It’s hard to miss the subtext. Leclerc has been around long enough now that the “future” part of his story is starting to sound like an excuse. He arrived with that ‘Il Predestinato’ aura — the prodigy Ferrari would build around — and the raw numbers look respectable: 27 poles and eight wins for the team. Yet for all the Saturdays he’s lit up, the defining Ferrari Sunday still hasn’t come. Not over a full season, not with a title genuinely within reach deep into the autumn.
Leclerc even admitted he hadn’t been tracking the start-count at all, which is probably the most believable thing a driver can say about a record like this. These are the statistics that find you, not the other way round.

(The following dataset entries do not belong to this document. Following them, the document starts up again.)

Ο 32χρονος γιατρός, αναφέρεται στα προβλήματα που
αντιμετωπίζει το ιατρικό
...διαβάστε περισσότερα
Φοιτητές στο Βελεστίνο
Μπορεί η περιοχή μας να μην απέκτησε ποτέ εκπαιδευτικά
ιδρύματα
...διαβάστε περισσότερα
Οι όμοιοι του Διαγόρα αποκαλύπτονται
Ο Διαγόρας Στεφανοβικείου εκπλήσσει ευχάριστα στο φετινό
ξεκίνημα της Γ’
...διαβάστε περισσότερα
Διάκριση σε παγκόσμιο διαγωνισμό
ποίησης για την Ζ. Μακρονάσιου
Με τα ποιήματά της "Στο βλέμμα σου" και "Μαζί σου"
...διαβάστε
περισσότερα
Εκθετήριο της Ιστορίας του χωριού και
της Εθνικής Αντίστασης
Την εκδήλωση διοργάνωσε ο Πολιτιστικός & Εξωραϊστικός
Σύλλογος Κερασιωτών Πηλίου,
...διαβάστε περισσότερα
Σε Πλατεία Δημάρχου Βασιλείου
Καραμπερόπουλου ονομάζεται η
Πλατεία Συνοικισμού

“I didn’t really know about this stat, actually,” he said. “I’m not really looking forward to becoming the first, but I just want to win a world championship.

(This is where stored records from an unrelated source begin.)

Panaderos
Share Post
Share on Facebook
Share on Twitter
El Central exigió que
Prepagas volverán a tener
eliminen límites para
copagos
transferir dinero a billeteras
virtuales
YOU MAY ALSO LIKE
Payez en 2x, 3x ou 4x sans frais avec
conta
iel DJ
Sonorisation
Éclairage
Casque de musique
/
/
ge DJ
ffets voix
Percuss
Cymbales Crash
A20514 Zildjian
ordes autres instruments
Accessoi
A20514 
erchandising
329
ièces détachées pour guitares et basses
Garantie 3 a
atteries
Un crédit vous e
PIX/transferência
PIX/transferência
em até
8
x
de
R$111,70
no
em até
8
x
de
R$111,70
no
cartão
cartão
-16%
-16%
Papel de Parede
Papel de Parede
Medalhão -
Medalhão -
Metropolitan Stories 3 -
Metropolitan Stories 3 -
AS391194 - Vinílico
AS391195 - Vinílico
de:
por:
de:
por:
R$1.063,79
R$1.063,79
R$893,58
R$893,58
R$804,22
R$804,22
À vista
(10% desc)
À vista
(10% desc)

“That’s what I’m trying and working for every day and I hope that this day will come.”
In pure competitive terms, 2026 has at least opened the door to that conversation again. After the early rounds he sits third in the standings on 59 points, with two podiums already banked. It’s not the kind of breakout that forces the paddock to rewrite its expectations overnight, but it’s enough to keep Leclerc in the frame — and it’s enough to give his comments real edge. He’s not talking like someone ticking off another year. He’s talking like someone who knows time can start to turn on you in this job.
Because the awkward truth about Ferrari milestones is that they can feel like consolation prizes. Starts, poles, even wins — they’re all evidence of belonging. Ferrari’s true immortality, though, is reserved for the champions. The team hasn’t had one since Räikkönen in 2007, and Leclerc knows exactly what column his name still hasn’t reached.

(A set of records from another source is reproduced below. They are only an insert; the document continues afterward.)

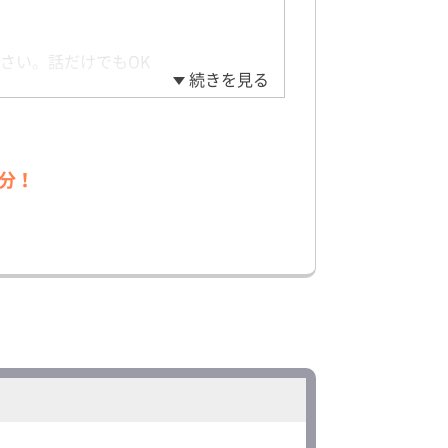
さい。話だけでもOK
続きを見る
分！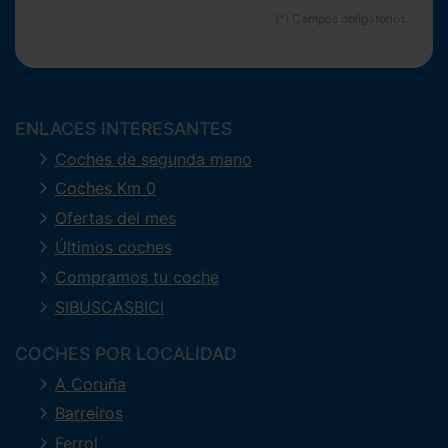
ENLACES INTERESANTES
Coches de segunda mano
Coches Km 0
Ofertas del mes
Últimos coches
Compramos tu coche
SIBUSCASBICI
COCHES POR LOCALIDAD
A Coruña
Barreiros
Ferrol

He may be closing in on Schumacher’s record in terms of appearances, but he isn’t chasing Schumacher in the way that really counts. That’s the point. If Leclerc ends up as Ferrari’s most enduring presence of the modern era without the championship to show for it, the stat will read less like greatness and more like a reminder of what never materialised.
For now, he’s still got the chance to steer his story away from that. The starts will keep coming. The question is whether the season ever lines up in a way that lets him turn longevity into legacy — the kind Ferrari drivers are actually judged on.